Compound (I) (50 mg) was dissolved in Japanese Pharmacopoeia for Injection distilled water (50 ml), and 100 ml of Japanese Pharmacopoeia for Injection distilled water was added. The solution is filtered under sterile conditions, and 1 ml of the solution is filled into an injection vial under sterile conditions, followed by freeze-drying and sealing.
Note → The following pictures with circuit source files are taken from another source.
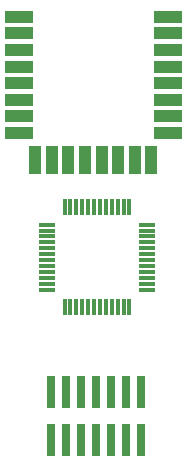
<source format=gbp>
G04*
G04 #@! TF.GenerationSoftware,Altium Limited,Altium Designer,26.1.1 (7)*
G04*
G04 Layer_Color=128*
%FSLAX25Y25*%
%MOIN*%
G70*
G04*
G04 #@! TF.SameCoordinates,2C92732F-79F3-4126-9C79-97B6404CCAC7*
G04*
G04*
G04 #@! TF.FilePolarity,Positive*
G04*
G01*
G75*
%ADD43R,0.01181X0.05807*%
%ADD44R,0.05807X0.01181*%
%ADD45R,0.02913X0.10984*%
%ADD46R,0.09646X0.03937*%
%ADD47R,0.03937X0.09646*%
D43*
X198445Y119339D02*
D03*
X200413D02*
D03*
X202382D02*
D03*
X194508Y152709D02*
D03*
X180728D02*
D03*
Y119339D02*
D03*
X198445Y152709D02*
D03*
X196476D02*
D03*
X182697Y119339D02*
D03*
Y152709D02*
D03*
X190571D02*
D03*
X188602D02*
D03*
X194508Y119339D02*
D03*
X190571D02*
D03*
X184665D02*
D03*
X192539Y152709D02*
D03*
X202382D02*
D03*
X188602Y119339D02*
D03*
X184665Y152709D02*
D03*
X192539Y119339D02*
D03*
X186634D02*
D03*
Y152709D02*
D03*
X200413D02*
D03*
X196476Y119339D02*
D03*
D44*
X208240Y129134D02*
D03*
Y125197D02*
D03*
X174870Y146850D02*
D03*
X208240Y131102D02*
D03*
Y133071D02*
D03*
Y135039D02*
D03*
Y137008D02*
D03*
Y127165D02*
D03*
X174870Y144882D02*
D03*
Y140945D02*
D03*
Y142913D02*
D03*
Y131102D02*
D03*
Y127165D02*
D03*
Y133071D02*
D03*
Y129134D02*
D03*
X208240Y140945D02*
D03*
X174870Y135039D02*
D03*
X208240Y142913D02*
D03*
X174870Y125197D02*
D03*
Y137008D02*
D03*
X208240Y146850D02*
D03*
Y138976D02*
D03*
X174870D02*
D03*
X208240Y144882D02*
D03*
D45*
X201319Y74953D02*
D03*
X196319D02*
D03*
X191319D02*
D03*
X176319D02*
D03*
X201319Y90976D02*
D03*
X181319D02*
D03*
X176319D02*
D03*
X196319D02*
D03*
X186319D02*
D03*
X191319D02*
D03*
X206319D02*
D03*
X181319Y74953D02*
D03*
X186319D02*
D03*
X206319D02*
D03*
D46*
X165532Y205079D02*
D03*
X215098Y177520D02*
D03*
X165532Y216102D02*
D03*
Y210591D02*
D03*
Y199567D02*
D03*
X215098Y205079D02*
D03*
X165532Y188543D02*
D03*
Y177520D02*
D03*
Y183031D02*
D03*
X215098Y210591D02*
D03*
X165532Y194055D02*
D03*
X215098Y183031D02*
D03*
Y188543D02*
D03*
Y194055D02*
D03*
Y199567D02*
D03*
Y216102D02*
D03*
D47*
X171024Y168484D02*
D03*
X176535D02*
D03*
X182047D02*
D03*
X187559D02*
D03*
X193071D02*
D03*
X198583D02*
D03*
X204095D02*
D03*
X209606D02*
D03*
M02*

</source>
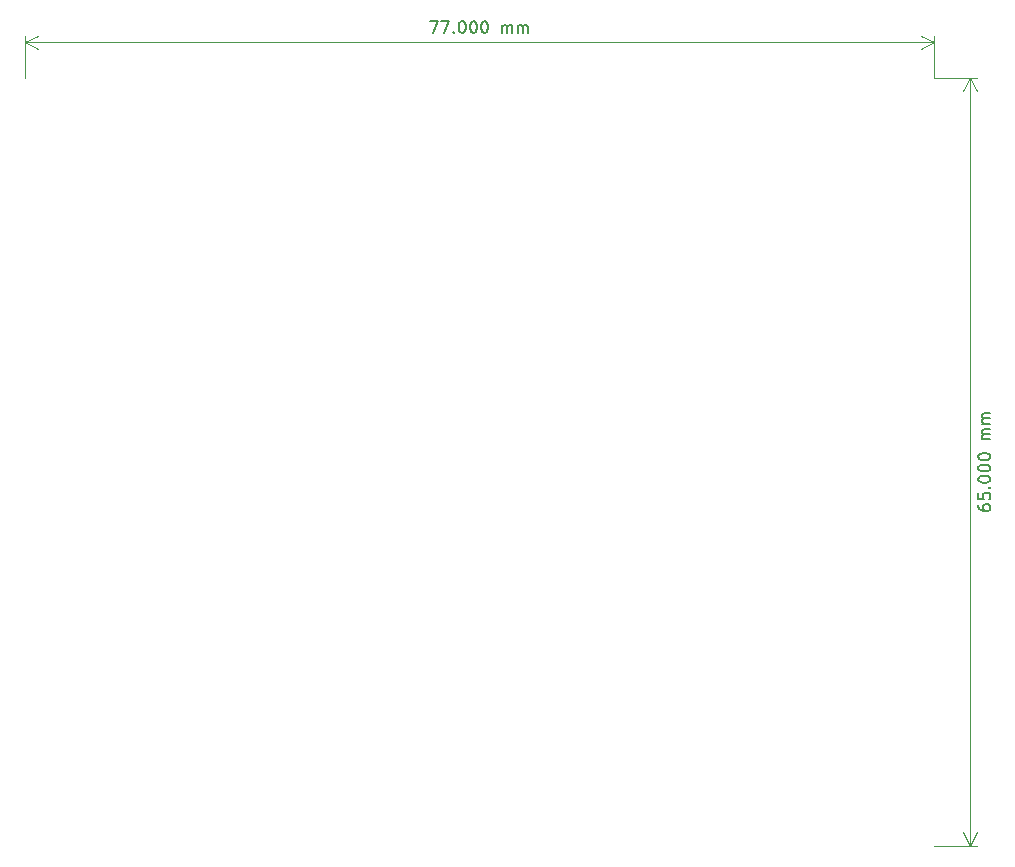
<source format=gbr>
G04 #@! TF.GenerationSoftware,KiCad,Pcbnew,(5.1.5)-3*
G04 #@! TF.CreationDate,2020-04-05T12:45:20+05:30*
G04 #@! TF.ProjectId,Con+fb(v+i),436f6e2b-6662-4287-962b-69292e6b6963,rev?*
G04 #@! TF.SameCoordinates,Original*
G04 #@! TF.FileFunction,Legend,Bot*
G04 #@! TF.FilePolarity,Positive*
%FSLAX46Y46*%
G04 Gerber Fmt 4.6, Leading zero omitted, Abs format (unit mm)*
G04 Created by KiCad (PCBNEW (5.1.5)-3) date 2020-04-05 12:45:20*
%MOMM*%
%LPD*%
G04 APERTURE LIST*
%ADD10C,0.150000*%
%ADD11C,0.120000*%
G04 APERTURE END LIST*
D10*
X100309523Y-77182380D02*
X100976190Y-77182380D01*
X100547619Y-78182380D01*
X101261904Y-77182380D02*
X101928571Y-77182380D01*
X101500000Y-78182380D01*
X102309523Y-78087142D02*
X102357142Y-78134761D01*
X102309523Y-78182380D01*
X102261904Y-78134761D01*
X102309523Y-78087142D01*
X102309523Y-78182380D01*
X102976190Y-77182380D02*
X103071428Y-77182380D01*
X103166666Y-77230000D01*
X103214285Y-77277619D01*
X103261904Y-77372857D01*
X103309523Y-77563333D01*
X103309523Y-77801428D01*
X103261904Y-77991904D01*
X103214285Y-78087142D01*
X103166666Y-78134761D01*
X103071428Y-78182380D01*
X102976190Y-78182380D01*
X102880952Y-78134761D01*
X102833333Y-78087142D01*
X102785714Y-77991904D01*
X102738095Y-77801428D01*
X102738095Y-77563333D01*
X102785714Y-77372857D01*
X102833333Y-77277619D01*
X102880952Y-77230000D01*
X102976190Y-77182380D01*
X103928571Y-77182380D02*
X104023809Y-77182380D01*
X104119047Y-77230000D01*
X104166666Y-77277619D01*
X104214285Y-77372857D01*
X104261904Y-77563333D01*
X104261904Y-77801428D01*
X104214285Y-77991904D01*
X104166666Y-78087142D01*
X104119047Y-78134761D01*
X104023809Y-78182380D01*
X103928571Y-78182380D01*
X103833333Y-78134761D01*
X103785714Y-78087142D01*
X103738095Y-77991904D01*
X103690476Y-77801428D01*
X103690476Y-77563333D01*
X103738095Y-77372857D01*
X103785714Y-77277619D01*
X103833333Y-77230000D01*
X103928571Y-77182380D01*
X104880952Y-77182380D02*
X104976190Y-77182380D01*
X105071428Y-77230000D01*
X105119047Y-77277619D01*
X105166666Y-77372857D01*
X105214285Y-77563333D01*
X105214285Y-77801428D01*
X105166666Y-77991904D01*
X105119047Y-78087142D01*
X105071428Y-78134761D01*
X104976190Y-78182380D01*
X104880952Y-78182380D01*
X104785714Y-78134761D01*
X104738095Y-78087142D01*
X104690476Y-77991904D01*
X104642857Y-77801428D01*
X104642857Y-77563333D01*
X104690476Y-77372857D01*
X104738095Y-77277619D01*
X104785714Y-77230000D01*
X104880952Y-77182380D01*
X106404761Y-78182380D02*
X106404761Y-77515714D01*
X106404761Y-77610952D02*
X106452380Y-77563333D01*
X106547619Y-77515714D01*
X106690476Y-77515714D01*
X106785714Y-77563333D01*
X106833333Y-77658571D01*
X106833333Y-78182380D01*
X106833333Y-77658571D02*
X106880952Y-77563333D01*
X106976190Y-77515714D01*
X107119047Y-77515714D01*
X107214285Y-77563333D01*
X107261904Y-77658571D01*
X107261904Y-78182380D01*
X107738095Y-78182380D02*
X107738095Y-77515714D01*
X107738095Y-77610952D02*
X107785714Y-77563333D01*
X107880952Y-77515714D01*
X108023809Y-77515714D01*
X108119047Y-77563333D01*
X108166666Y-77658571D01*
X108166666Y-78182380D01*
X108166666Y-77658571D02*
X108214285Y-77563333D01*
X108309523Y-77515714D01*
X108452380Y-77515714D01*
X108547619Y-77563333D01*
X108595238Y-77658571D01*
X108595238Y-78182380D01*
D11*
X66000000Y-79000000D02*
X143000000Y-79000000D01*
X66000000Y-82000000D02*
X66000000Y-78413579D01*
X143000000Y-82000000D02*
X143000000Y-78413579D01*
X143000000Y-79000000D02*
X141873496Y-79586421D01*
X143000000Y-79000000D02*
X141873496Y-78413579D01*
X66000000Y-79000000D02*
X67126504Y-79586421D01*
X66000000Y-79000000D02*
X67126504Y-78413579D01*
D10*
X146722380Y-118166666D02*
X146722380Y-118357142D01*
X146770000Y-118452380D01*
X146817619Y-118500000D01*
X146960476Y-118595238D01*
X147150952Y-118642857D01*
X147531904Y-118642857D01*
X147627142Y-118595238D01*
X147674761Y-118547619D01*
X147722380Y-118452380D01*
X147722380Y-118261904D01*
X147674761Y-118166666D01*
X147627142Y-118119047D01*
X147531904Y-118071428D01*
X147293809Y-118071428D01*
X147198571Y-118119047D01*
X147150952Y-118166666D01*
X147103333Y-118261904D01*
X147103333Y-118452380D01*
X147150952Y-118547619D01*
X147198571Y-118595238D01*
X147293809Y-118642857D01*
X146722380Y-117166666D02*
X146722380Y-117642857D01*
X147198571Y-117690476D01*
X147150952Y-117642857D01*
X147103333Y-117547619D01*
X147103333Y-117309523D01*
X147150952Y-117214285D01*
X147198571Y-117166666D01*
X147293809Y-117119047D01*
X147531904Y-117119047D01*
X147627142Y-117166666D01*
X147674761Y-117214285D01*
X147722380Y-117309523D01*
X147722380Y-117547619D01*
X147674761Y-117642857D01*
X147627142Y-117690476D01*
X147627142Y-116690476D02*
X147674761Y-116642857D01*
X147722380Y-116690476D01*
X147674761Y-116738095D01*
X147627142Y-116690476D01*
X147722380Y-116690476D01*
X146722380Y-116023809D02*
X146722380Y-115928571D01*
X146770000Y-115833333D01*
X146817619Y-115785714D01*
X146912857Y-115738095D01*
X147103333Y-115690476D01*
X147341428Y-115690476D01*
X147531904Y-115738095D01*
X147627142Y-115785714D01*
X147674761Y-115833333D01*
X147722380Y-115928571D01*
X147722380Y-116023809D01*
X147674761Y-116119047D01*
X147627142Y-116166666D01*
X147531904Y-116214285D01*
X147341428Y-116261904D01*
X147103333Y-116261904D01*
X146912857Y-116214285D01*
X146817619Y-116166666D01*
X146770000Y-116119047D01*
X146722380Y-116023809D01*
X146722380Y-115071428D02*
X146722380Y-114976190D01*
X146770000Y-114880952D01*
X146817619Y-114833333D01*
X146912857Y-114785714D01*
X147103333Y-114738095D01*
X147341428Y-114738095D01*
X147531904Y-114785714D01*
X147627142Y-114833333D01*
X147674761Y-114880952D01*
X147722380Y-114976190D01*
X147722380Y-115071428D01*
X147674761Y-115166666D01*
X147627142Y-115214285D01*
X147531904Y-115261904D01*
X147341428Y-115309523D01*
X147103333Y-115309523D01*
X146912857Y-115261904D01*
X146817619Y-115214285D01*
X146770000Y-115166666D01*
X146722380Y-115071428D01*
X146722380Y-114119047D02*
X146722380Y-114023809D01*
X146770000Y-113928571D01*
X146817619Y-113880952D01*
X146912857Y-113833333D01*
X147103333Y-113785714D01*
X147341428Y-113785714D01*
X147531904Y-113833333D01*
X147627142Y-113880952D01*
X147674761Y-113928571D01*
X147722380Y-114023809D01*
X147722380Y-114119047D01*
X147674761Y-114214285D01*
X147627142Y-114261904D01*
X147531904Y-114309523D01*
X147341428Y-114357142D01*
X147103333Y-114357142D01*
X146912857Y-114309523D01*
X146817619Y-114261904D01*
X146770000Y-114214285D01*
X146722380Y-114119047D01*
X147722380Y-112595238D02*
X147055714Y-112595238D01*
X147150952Y-112595238D02*
X147103333Y-112547619D01*
X147055714Y-112452380D01*
X147055714Y-112309523D01*
X147103333Y-112214285D01*
X147198571Y-112166666D01*
X147722380Y-112166666D01*
X147198571Y-112166666D02*
X147103333Y-112119047D01*
X147055714Y-112023809D01*
X147055714Y-111880952D01*
X147103333Y-111785714D01*
X147198571Y-111738095D01*
X147722380Y-111738095D01*
X147722380Y-111261904D02*
X147055714Y-111261904D01*
X147150952Y-111261904D02*
X147103333Y-111214285D01*
X147055714Y-111119047D01*
X147055714Y-110976190D01*
X147103333Y-110880952D01*
X147198571Y-110833333D01*
X147722380Y-110833333D01*
X147198571Y-110833333D02*
X147103333Y-110785714D01*
X147055714Y-110690476D01*
X147055714Y-110547619D01*
X147103333Y-110452380D01*
X147198571Y-110404761D01*
X147722380Y-110404761D01*
D11*
X146000000Y-147000000D02*
X146000000Y-82000000D01*
X143000000Y-147000000D02*
X146586421Y-147000000D01*
X143000000Y-82000000D02*
X146586421Y-82000000D01*
X146000000Y-82000000D02*
X146586421Y-83126504D01*
X146000000Y-82000000D02*
X145413579Y-83126504D01*
X146000000Y-147000000D02*
X146586421Y-145873496D01*
X146000000Y-147000000D02*
X145413579Y-145873496D01*
M02*

</source>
Compound (I) of the present invention has orexin type 2 agonist activity and is useful in postoperative recovery (improvement of cognitive delay after maintenance of anesthesia and improvement of sedation and respiratory depression caused by opioids).

Claims (7)

An effective amount of methyl 3-((methylsulfonyl)amino)-2-(((4-phenylcyclohexyl)oxy)methyl)piperidine-1-carboxylate, or a salt thereof, is administered to a subject in need of recovery after surgery. A method of recovery after surgery, comprising administering. An effective amount of methyl 3-((methylsulfonyl)amino)-2-(((4-phenylcyclohexyl)oxy)methyl)piperidine is administered to subjects in need of accelerating recovery from anesthesia or shortening recovery time after anesthesia. A method of promoting recovery from anesthesia or shortening recovery time, comprising administering -1-carboxylate, or a salt thereof. An effective amount of methyl 3-((methylsulfonyl)amino)-2-(((4-phenylcyclohexyl)oxy is administered to subjects in need of prevention or treatment of postoperative respiratory impairment/depression or opioid-induced respiratory impairment/depression. A method for preventing or treating postoperative respiratory impairment/depression or opioid-induced respiratory impairment/depression, comprising administering )methyl)piperidine-1-carboxylate, or a salt thereof. An effective amount of methyl 3-((methylsulfonyl)amino)-2-(((4-phenylcyclohexyl)oxy)methyl)piperidine-1-carboxylate, or thereof, is administered to a subject in need of reducing the side effects of opioids. A method of reducing opioid side effects comprising administering a salt. An effective amount of methyl 3-((methylsulfonyl)amino)-2-(((4-phenylcyclohexyl)oxy)methyl)piperidine is administered to subjects in need of postoperative sedation or prevention or treatment of opioid-induced sedation. A method for preventing or treating postoperative sedation or sedation due to opioids, comprising administering -1-carboxylate, or a salt thereof. The method according to any one of claims 1 to 5, wherein the administration is parenteral administration. The method of claim 6, wherein the parenteral administration is intravenous administration, subcutaneous administration, transdermal administration, or mucosal administration.